Ambady was thrilled but somewhat disconcerted by the results, which were published in the Journal of Personality and Social Psychology. "One would think that preparation and organization should count--and I'm sure it does to some extent," she says, "but behavior, charisma, and the factors that go into holding an audience count, too."

Rather than boiling charisma down to specifics, Ambady prefers to talk of "constellations of behaviors" that signal what she calls "'warm fuzzy' concepts, like how enthusiastic the person is, how warm, how likable." Since people perceive this "likability/positivity" dimension very quickly, its presence or absence helps predict performance in contexts where such characteristics count, such as sales, psychotherapy, healthcare, or teaching. "How expressive a teacher is really matters. It's what holds a student's attention and motivates a student to work hard, so it might be directly correlated to student learning," she explains. "If, on the other hand, a teacher's style turns a student off, then it's unlikely the student is going to learn a lot, no matter how well organized a teacher is, or how clear."

The effects of a surgeon's expressive style are the subject of Ambady's recent study with Wendy Levinson, a physician at the University of Chicago Medical School, and others. Could thin-sliced observations of a doctor relating to a patient "postdict" past malpractice suits against that doctor? To answer this question, they chose a different mode of nonverbal behavior than facial expressions and physical gestures, Ambady says. "One channel that most people aren't able to control and don't pay a lot of attention to--and that's thought to be 'leaky' of intentions or feelings--is the voice."
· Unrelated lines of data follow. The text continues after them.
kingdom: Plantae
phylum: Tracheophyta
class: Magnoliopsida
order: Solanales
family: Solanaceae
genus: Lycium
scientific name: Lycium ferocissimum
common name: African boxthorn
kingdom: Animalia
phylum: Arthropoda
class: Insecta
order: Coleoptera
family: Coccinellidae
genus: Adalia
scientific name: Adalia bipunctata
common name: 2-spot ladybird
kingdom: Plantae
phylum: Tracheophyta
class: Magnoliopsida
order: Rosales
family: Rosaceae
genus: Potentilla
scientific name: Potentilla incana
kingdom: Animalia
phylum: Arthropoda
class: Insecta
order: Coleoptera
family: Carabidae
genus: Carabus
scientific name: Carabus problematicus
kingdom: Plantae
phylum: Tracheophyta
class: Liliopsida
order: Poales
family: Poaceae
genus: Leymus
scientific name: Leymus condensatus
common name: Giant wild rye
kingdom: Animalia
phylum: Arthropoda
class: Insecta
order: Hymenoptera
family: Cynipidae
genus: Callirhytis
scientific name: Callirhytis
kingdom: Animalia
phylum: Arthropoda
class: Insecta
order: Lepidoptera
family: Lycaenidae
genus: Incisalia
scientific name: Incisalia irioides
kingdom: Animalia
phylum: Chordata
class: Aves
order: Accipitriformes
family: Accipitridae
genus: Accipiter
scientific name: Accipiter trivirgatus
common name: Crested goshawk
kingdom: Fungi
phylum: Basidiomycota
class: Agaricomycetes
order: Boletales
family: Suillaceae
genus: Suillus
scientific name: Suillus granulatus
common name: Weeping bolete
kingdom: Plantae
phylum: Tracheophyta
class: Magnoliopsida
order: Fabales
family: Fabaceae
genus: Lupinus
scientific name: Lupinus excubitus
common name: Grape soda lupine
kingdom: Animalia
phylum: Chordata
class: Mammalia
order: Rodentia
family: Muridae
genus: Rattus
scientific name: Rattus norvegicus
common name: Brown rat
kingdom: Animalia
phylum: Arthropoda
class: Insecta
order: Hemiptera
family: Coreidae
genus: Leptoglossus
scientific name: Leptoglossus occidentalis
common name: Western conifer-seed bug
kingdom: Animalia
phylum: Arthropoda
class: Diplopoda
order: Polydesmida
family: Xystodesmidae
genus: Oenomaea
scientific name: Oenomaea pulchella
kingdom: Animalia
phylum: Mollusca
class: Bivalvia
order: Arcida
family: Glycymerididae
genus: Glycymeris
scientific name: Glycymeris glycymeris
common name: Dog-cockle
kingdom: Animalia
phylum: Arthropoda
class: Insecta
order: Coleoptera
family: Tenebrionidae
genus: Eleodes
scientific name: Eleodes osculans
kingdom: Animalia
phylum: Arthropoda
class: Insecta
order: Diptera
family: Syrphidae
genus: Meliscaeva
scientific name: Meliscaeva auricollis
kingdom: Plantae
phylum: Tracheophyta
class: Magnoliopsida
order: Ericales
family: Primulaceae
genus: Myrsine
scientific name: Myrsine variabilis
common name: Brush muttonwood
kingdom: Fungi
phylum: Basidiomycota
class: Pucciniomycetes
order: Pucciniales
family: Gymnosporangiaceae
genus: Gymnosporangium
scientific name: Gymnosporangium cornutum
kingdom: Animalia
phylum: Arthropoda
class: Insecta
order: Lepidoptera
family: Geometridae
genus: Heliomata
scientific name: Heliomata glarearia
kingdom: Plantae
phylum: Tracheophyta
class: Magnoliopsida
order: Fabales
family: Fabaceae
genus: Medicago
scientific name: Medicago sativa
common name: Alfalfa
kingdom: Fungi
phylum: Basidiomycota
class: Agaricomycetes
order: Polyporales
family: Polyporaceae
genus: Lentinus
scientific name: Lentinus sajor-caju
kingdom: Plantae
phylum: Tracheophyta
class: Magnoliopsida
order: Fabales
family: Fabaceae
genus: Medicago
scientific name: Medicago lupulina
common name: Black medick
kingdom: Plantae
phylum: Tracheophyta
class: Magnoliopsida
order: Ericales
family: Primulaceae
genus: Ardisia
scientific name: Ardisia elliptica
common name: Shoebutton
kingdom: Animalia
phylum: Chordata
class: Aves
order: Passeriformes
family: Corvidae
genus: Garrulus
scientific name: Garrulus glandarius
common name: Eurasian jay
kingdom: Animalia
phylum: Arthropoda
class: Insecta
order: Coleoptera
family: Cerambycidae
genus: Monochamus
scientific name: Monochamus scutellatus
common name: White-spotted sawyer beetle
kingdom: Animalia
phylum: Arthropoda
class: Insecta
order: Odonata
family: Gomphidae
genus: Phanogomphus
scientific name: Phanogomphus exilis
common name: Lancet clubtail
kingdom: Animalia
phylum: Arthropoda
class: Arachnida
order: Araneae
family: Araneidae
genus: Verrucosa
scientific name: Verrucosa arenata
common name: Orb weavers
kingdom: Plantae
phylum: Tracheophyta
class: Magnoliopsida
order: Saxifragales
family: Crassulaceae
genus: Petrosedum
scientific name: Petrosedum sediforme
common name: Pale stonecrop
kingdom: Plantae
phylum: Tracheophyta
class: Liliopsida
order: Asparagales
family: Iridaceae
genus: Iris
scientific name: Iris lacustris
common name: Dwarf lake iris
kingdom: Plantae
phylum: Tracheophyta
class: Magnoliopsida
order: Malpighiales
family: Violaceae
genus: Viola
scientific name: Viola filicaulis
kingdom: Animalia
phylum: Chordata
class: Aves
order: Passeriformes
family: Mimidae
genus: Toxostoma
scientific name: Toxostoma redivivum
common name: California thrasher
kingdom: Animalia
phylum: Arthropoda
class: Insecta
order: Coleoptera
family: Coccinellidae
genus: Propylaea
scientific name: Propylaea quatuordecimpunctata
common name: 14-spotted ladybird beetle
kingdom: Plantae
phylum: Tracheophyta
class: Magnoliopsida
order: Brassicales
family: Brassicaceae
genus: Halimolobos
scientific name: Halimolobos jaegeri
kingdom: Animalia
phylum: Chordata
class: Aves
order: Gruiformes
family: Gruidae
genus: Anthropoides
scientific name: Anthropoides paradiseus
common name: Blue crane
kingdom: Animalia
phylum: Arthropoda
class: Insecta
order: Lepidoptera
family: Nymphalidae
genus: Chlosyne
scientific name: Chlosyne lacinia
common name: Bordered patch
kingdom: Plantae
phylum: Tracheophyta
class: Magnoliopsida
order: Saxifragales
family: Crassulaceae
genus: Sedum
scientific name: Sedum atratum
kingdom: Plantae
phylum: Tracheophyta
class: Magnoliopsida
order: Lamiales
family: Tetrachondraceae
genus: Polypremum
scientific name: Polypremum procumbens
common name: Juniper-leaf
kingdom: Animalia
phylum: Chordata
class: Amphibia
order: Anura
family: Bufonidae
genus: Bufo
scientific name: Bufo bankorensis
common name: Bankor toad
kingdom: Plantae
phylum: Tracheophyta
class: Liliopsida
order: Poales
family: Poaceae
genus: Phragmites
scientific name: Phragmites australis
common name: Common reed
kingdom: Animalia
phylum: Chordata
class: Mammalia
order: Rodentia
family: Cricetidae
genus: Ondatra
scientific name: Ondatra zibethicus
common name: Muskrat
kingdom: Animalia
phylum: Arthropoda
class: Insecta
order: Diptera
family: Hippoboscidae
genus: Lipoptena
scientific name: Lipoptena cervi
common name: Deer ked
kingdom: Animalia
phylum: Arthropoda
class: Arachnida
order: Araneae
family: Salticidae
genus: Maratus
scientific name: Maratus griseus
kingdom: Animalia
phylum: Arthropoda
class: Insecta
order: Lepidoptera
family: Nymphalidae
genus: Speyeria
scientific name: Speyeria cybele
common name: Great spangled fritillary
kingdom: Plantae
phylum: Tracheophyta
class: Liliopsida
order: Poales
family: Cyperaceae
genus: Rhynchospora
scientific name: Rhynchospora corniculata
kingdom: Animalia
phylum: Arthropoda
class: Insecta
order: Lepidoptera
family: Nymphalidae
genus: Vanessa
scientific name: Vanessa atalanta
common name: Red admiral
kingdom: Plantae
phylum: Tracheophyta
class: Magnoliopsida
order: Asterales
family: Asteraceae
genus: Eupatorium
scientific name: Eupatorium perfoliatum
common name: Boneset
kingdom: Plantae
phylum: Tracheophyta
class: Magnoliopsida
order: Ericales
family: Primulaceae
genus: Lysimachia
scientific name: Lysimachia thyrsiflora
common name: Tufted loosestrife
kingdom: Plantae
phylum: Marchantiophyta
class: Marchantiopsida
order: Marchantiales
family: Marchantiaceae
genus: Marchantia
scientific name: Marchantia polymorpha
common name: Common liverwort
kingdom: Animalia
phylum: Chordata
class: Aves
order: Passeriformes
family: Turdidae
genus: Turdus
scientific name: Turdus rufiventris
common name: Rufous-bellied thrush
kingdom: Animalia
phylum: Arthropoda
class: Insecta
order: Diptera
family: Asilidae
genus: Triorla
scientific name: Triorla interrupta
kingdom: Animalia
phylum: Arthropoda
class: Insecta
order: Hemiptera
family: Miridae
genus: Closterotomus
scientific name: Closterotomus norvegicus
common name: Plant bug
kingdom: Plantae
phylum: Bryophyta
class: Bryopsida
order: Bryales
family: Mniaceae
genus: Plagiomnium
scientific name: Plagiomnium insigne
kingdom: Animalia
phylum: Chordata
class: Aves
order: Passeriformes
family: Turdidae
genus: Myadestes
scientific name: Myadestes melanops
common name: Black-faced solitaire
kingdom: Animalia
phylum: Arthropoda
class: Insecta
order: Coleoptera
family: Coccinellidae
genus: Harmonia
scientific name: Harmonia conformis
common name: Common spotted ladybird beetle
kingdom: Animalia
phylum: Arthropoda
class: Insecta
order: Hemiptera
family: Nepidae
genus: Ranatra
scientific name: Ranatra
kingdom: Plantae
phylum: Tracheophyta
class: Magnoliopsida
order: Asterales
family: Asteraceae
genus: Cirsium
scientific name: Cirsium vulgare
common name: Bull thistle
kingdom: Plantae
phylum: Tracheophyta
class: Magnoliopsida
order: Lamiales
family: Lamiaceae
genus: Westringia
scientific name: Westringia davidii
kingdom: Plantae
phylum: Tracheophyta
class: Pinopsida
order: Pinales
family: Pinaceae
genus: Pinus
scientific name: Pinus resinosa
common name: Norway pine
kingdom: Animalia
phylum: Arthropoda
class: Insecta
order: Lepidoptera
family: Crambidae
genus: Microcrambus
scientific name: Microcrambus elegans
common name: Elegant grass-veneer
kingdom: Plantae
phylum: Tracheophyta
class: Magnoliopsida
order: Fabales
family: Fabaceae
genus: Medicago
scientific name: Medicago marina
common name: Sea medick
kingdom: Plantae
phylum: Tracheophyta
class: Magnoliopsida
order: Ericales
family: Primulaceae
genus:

Ambady pared down Levinson's audio data from 114 surgeon-patient interviews to thin slices of two 10-second sound clips per doctor. She then narrowed the input further by removing the sound frequencies necessary for word recognition. As a result, her judges heard no verbal content, only the tone of a doctor's voice. "We were really amazed," she recalls, "because we found that with just 20 seconds of each doctor's voice, you could postdict malpractice claims. For instance, surgeons who sounded more unfeeling or dominant were more likely to have been sued in the past. This is very interesting, because it feeds into lay stereotypes about surgeons as being cold and uninterested in people--and it turns out that doctors who fit that stereotype are more likely to be sued."

Medical schools may try to train physicians-to-be in good bedside manners, but Ambady is dubious about such coaching. "If you're multitasking or under stress, you tend to revert to your mean, whatever your average behavior is," she says. Besides, "People are very good at picking up the meaning underlying behavior. Someone could smile, make eye contact, and shake your hand, and you could think, 'Oh, this person's faking it.' We have this intuitive radar."

Ambady's research pinpoints when that radar works and when it doesn't. Whereas accurate analytic judgments depend on careful reflection, "thin-sliced judgments" suffer under such scrutiny. "If I tell people, 'I want you to write down every reason why you're making these judgments,' then that completely stifles and inhibits accuracy," she explains. "These thin-sliced judgments are like riding a bicycle--if you start paying attention to every move you're making, you're going to fall off."

Despite the remarkable accuracy of some impressions, "I don't want the message to get out that I think that all first impressions are right," Ambady says. "There are times when it is very dangerous to make these first-impression-type judgments, especially when using stereotypes." First impressions clearly have other limits as well. "I don't think you can pick up the deeper layers of the onion," she notes. "If you think of the human personality as consisting of different layers, it's the outer layers--extroversion and warmth and expressiveness--that people can pick up. It would be pretty hard to pick up intelligence or creativity. People claim that you can, but I think the jury's still out on that."